Data extracts Start Marker
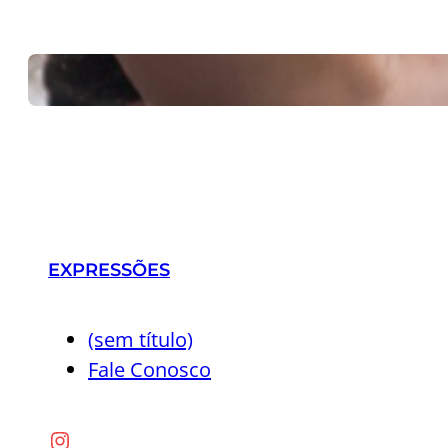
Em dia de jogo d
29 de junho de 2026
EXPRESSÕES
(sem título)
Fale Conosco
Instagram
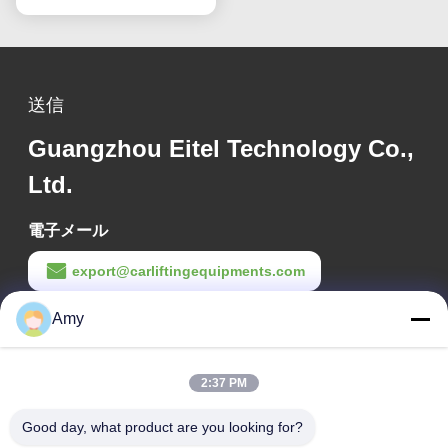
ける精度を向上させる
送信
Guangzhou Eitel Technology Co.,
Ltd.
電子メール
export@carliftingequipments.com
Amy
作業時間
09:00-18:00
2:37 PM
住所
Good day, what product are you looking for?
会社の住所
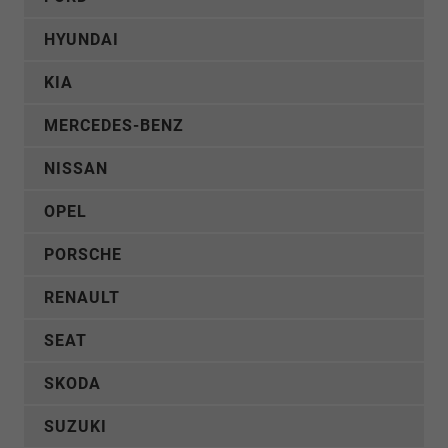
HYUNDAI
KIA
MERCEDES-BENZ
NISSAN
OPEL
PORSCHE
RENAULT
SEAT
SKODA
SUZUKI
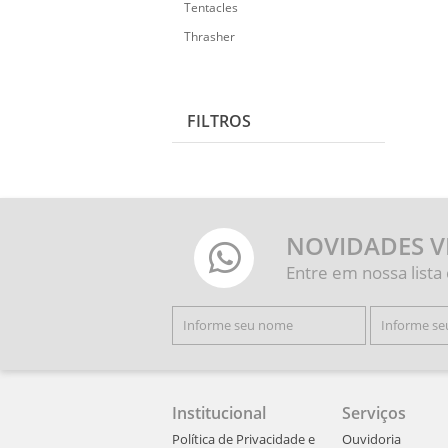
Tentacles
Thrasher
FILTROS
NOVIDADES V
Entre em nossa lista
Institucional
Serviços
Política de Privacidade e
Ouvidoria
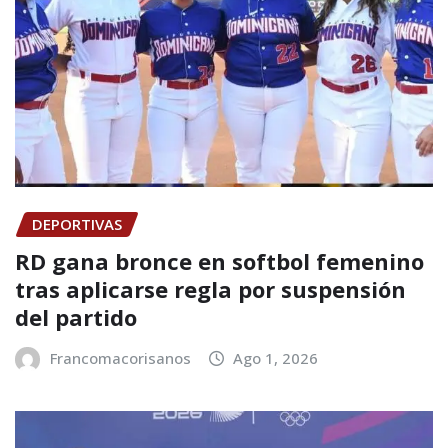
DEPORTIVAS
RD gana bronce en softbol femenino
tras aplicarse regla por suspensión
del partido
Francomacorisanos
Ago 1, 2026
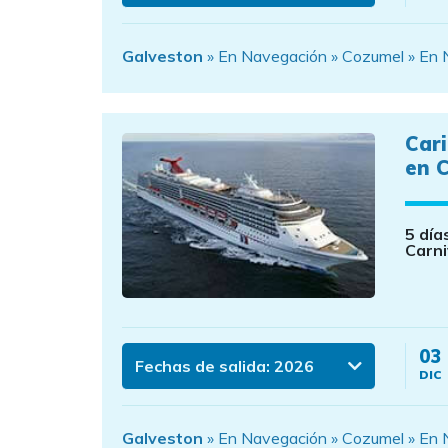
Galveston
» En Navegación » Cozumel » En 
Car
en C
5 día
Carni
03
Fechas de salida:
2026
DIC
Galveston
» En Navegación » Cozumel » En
Data extracts End Marker
Data extracts Start Marker
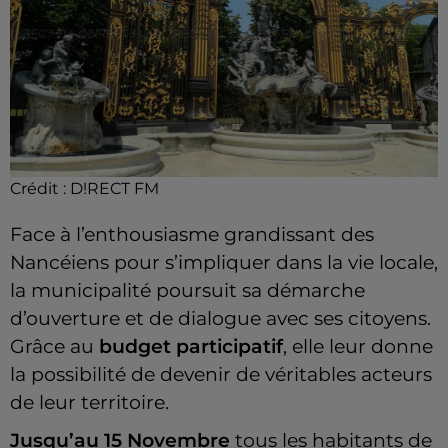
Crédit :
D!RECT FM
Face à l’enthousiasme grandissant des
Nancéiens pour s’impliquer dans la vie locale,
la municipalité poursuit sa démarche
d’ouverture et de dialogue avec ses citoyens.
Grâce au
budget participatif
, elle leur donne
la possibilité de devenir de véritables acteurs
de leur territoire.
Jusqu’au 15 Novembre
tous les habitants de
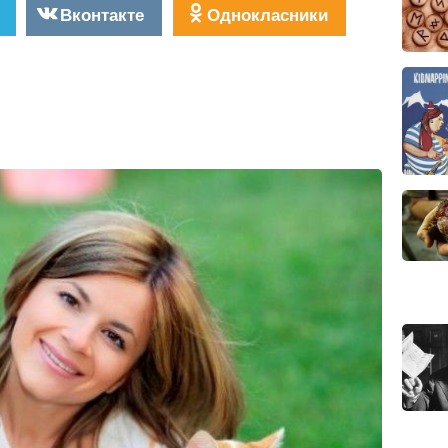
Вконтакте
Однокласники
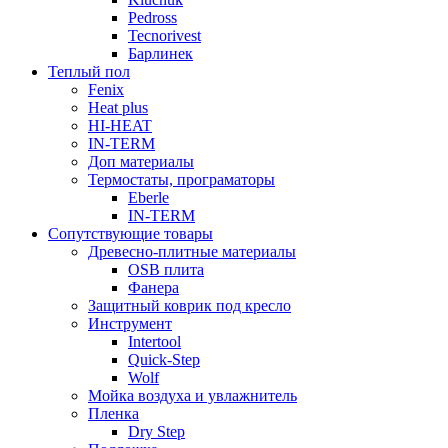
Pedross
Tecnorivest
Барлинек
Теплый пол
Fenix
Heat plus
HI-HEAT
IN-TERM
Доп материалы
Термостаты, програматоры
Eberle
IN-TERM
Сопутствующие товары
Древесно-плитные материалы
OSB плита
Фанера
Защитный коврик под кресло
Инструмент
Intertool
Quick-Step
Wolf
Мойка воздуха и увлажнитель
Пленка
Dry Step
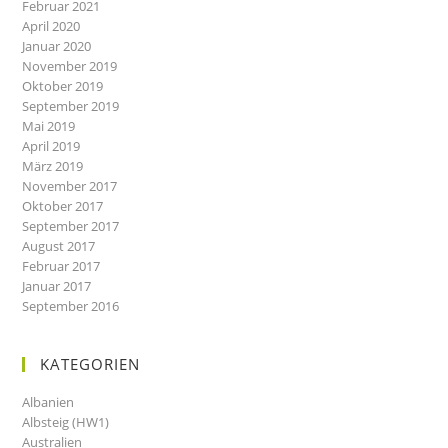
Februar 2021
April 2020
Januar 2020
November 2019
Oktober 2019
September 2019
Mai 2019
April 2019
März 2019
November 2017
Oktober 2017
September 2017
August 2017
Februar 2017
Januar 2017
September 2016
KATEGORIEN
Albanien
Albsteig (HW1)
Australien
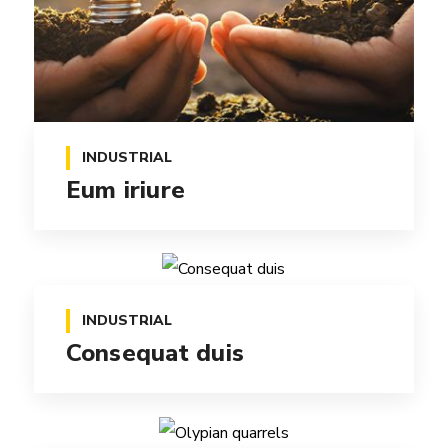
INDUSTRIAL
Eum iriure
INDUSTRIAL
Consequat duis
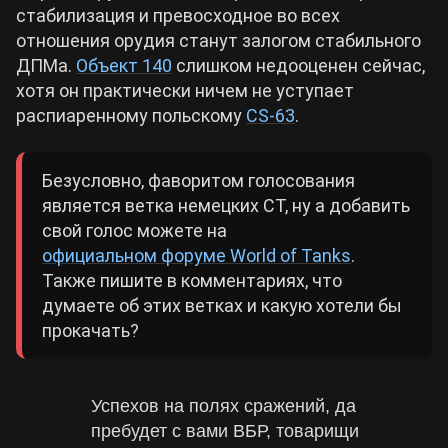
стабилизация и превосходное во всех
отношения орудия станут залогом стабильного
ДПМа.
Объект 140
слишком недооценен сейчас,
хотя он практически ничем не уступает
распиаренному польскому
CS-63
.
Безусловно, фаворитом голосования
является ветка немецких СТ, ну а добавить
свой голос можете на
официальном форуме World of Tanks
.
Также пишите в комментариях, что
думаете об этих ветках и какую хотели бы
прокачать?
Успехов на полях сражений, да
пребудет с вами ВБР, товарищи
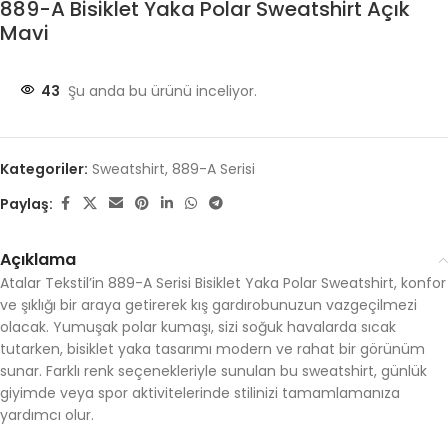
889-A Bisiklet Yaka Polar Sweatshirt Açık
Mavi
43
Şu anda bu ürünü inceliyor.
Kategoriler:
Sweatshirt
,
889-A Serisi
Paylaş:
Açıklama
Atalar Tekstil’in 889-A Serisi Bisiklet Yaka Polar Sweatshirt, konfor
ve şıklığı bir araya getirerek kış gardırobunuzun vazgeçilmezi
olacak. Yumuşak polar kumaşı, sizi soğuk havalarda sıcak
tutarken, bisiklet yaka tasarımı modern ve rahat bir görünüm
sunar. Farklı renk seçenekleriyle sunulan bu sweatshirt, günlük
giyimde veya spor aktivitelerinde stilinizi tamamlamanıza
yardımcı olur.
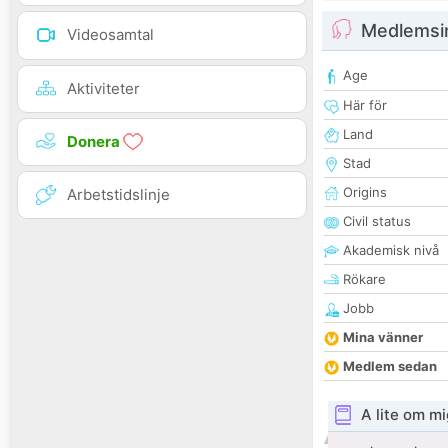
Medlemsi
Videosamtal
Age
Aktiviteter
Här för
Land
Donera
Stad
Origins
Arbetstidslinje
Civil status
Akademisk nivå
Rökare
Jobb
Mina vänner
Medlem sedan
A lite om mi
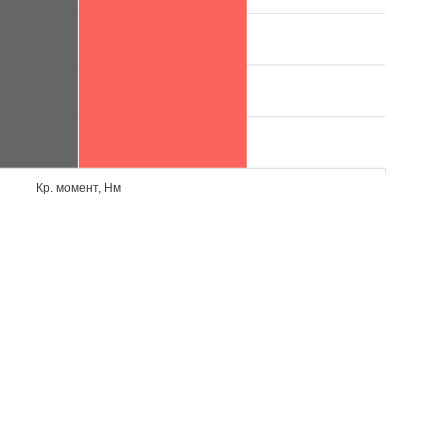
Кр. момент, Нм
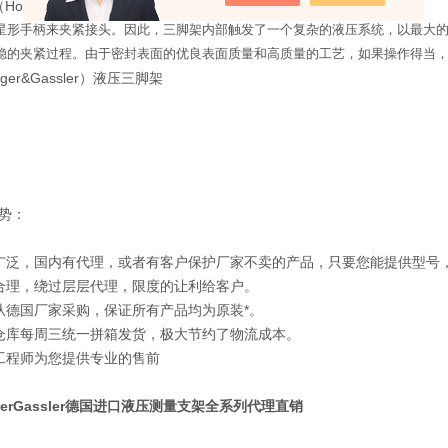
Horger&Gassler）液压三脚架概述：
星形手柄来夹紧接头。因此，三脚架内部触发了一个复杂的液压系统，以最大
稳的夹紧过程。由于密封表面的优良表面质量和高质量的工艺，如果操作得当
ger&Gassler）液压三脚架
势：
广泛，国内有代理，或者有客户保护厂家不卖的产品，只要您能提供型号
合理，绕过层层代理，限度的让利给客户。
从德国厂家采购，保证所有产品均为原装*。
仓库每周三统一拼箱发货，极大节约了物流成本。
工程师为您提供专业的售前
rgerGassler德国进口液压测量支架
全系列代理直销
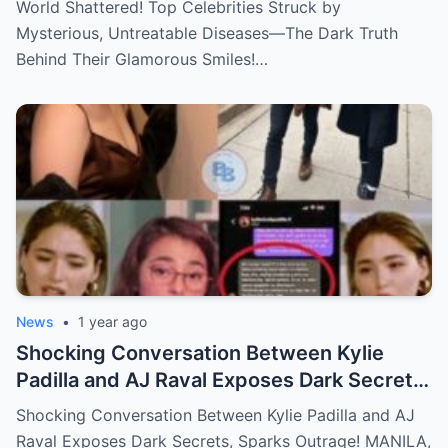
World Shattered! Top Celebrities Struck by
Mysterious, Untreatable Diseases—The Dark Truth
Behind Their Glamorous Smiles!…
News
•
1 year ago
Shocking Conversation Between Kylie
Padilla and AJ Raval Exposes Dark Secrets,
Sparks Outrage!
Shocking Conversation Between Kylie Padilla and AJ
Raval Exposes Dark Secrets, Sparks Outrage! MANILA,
Data extracts End Marker
Data extracts Start Marker
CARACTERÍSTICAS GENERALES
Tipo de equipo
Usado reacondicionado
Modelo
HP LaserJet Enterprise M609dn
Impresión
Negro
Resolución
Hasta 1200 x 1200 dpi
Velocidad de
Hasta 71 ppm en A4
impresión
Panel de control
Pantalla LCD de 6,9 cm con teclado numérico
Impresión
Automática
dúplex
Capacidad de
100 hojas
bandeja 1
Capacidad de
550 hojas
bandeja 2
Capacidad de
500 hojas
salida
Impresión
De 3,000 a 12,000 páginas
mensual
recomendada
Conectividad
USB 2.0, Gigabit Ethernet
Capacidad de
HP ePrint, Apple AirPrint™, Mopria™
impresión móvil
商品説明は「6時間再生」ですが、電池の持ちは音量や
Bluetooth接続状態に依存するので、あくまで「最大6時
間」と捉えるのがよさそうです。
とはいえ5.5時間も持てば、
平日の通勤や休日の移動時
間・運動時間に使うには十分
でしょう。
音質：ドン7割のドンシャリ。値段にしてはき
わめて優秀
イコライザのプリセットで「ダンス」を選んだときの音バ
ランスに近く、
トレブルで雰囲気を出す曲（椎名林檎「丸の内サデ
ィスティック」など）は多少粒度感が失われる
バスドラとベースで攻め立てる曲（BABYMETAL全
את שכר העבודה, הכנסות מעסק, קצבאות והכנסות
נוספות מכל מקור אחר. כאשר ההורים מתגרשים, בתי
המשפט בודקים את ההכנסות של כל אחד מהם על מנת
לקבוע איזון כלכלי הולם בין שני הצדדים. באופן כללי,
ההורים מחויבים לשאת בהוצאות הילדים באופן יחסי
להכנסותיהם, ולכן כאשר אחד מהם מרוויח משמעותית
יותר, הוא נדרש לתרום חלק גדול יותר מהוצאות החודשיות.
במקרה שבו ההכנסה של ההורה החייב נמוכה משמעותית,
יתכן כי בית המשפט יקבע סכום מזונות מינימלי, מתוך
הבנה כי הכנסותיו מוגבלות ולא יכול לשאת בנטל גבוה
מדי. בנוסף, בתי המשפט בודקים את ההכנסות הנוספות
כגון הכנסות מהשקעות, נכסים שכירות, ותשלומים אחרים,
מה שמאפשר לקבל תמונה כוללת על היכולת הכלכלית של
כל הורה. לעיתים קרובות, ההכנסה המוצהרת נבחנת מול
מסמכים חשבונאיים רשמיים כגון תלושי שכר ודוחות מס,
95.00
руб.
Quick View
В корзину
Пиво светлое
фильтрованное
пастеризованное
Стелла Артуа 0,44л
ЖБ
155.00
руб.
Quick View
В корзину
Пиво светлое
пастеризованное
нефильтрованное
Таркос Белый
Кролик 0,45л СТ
Data extracts End Marker
→ **What to do**
Give the number of lines in the entries that include the string "לשאת", and nothing else.

→ **Result for this task**
2